The records =>
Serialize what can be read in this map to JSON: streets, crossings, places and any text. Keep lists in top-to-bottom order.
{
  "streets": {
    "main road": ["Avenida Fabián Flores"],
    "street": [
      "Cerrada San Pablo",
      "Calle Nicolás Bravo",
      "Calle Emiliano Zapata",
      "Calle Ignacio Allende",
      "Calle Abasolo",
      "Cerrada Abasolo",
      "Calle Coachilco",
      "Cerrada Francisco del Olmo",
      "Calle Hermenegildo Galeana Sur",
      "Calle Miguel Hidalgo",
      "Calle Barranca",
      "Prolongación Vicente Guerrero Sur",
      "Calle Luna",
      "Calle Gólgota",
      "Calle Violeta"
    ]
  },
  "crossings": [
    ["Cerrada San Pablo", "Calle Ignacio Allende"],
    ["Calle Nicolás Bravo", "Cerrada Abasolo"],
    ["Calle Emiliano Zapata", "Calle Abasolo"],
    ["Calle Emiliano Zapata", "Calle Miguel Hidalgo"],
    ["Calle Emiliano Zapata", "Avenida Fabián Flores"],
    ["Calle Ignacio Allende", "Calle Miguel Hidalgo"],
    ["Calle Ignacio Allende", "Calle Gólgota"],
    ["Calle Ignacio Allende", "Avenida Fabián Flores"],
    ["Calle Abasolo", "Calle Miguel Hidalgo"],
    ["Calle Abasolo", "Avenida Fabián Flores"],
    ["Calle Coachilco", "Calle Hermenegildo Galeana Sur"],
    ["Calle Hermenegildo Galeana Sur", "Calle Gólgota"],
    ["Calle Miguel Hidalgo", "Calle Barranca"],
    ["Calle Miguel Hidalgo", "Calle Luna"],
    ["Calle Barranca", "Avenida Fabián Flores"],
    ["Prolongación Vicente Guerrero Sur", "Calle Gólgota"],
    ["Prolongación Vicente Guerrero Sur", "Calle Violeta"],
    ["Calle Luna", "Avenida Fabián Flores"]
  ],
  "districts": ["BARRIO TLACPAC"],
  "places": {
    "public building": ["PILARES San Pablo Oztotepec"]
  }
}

What the task asks => Reading through the records above, report each line in which the string "Violeta" is found.

Response area =>
      "Calle Violeta"
    ["Prolongación Vicente Guerrero Sur", "Calle Violeta"],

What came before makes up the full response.